Justice Burke cites as one of her major accomplishments as chief justice leading a revamping of the judicial branch through the impact of Covid. Those changes involved improving technology throughout the court system, particularly in rural counties downstate. Statewide there was the initiation of remote hearings via Zoom. Zoom hearings, she told me, will remain in some form. Justice Burke says the remote hearings are especially valuable for initial hearings in traffic court and in downstate counties where remote hearings can alleviate the long travel distance and travel time.
One of Justice Burke’s efforts was a statewide series of listening events across Illinois in 2020 conducted in collaboration with the ISBA and its then-president, Dennis Orsey. Justice Burke credits those events with drawing attention to the needs of many counties across the state. One example was improved wi-fi access and new procedures in Whiteside County that enabled public defenders to communicate electronically with their clients in custody and exchange documents with them.
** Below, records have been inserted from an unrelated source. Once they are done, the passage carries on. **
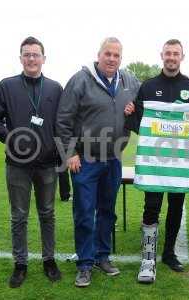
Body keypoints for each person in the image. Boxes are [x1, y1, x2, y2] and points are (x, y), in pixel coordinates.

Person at [56, 37, 139, 287]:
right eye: (108, 54)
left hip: (114, 158)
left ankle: (102, 256)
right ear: (99, 54)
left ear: (121, 58)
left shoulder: (129, 81)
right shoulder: (80, 80)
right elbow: (63, 118)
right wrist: (70, 152)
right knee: (84, 212)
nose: (112, 59)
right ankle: (84, 263)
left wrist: (135, 108)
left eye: (116, 55)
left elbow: (148, 102)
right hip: (86, 159)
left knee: (107, 211)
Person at [125, 39, 189, 283]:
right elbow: (141, 120)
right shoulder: (149, 86)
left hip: (180, 164)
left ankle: (169, 253)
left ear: (182, 57)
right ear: (162, 55)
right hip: (154, 163)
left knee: (175, 207)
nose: (171, 57)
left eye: (176, 54)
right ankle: (148, 258)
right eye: (168, 53)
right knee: (151, 207)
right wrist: (131, 112)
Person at [0, 36, 62, 288]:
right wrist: (10, 139)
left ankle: (49, 260)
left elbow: (62, 124)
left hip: (47, 163)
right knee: (18, 216)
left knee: (47, 213)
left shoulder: (54, 87)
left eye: (35, 54)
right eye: (26, 54)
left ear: (43, 58)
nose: (31, 58)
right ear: (20, 58)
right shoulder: (6, 86)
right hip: (17, 164)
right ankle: (21, 264)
Justice Burke notes there may be fine-tuning modifications to the new Safe-T Act that will, among other things, eliminate cash bail effective January 1, 2023. Part of the reforms in that law that encourages Justice Burke is a long-overdue expansion of pretrial services in all counties of Illinois. That program, she says, will provide more information on defendants so judges can be better informed in making decisions on whether a defendant should be kept in detention or released with conditions. The law, she says, will provide state funding to help cash-strapped counties have pretrial service officers to provide that information and public defenders to represent indigent defendants. Justice Burke points out that the role of the courts will be to implement the law that the legislature has drafted and approved.
While Justice Burke is looking forward to retirement and more time with family, she says she will not be disappearing from public view. She is not prepared to say what future plans she has, but she does say that she “will not be silent.”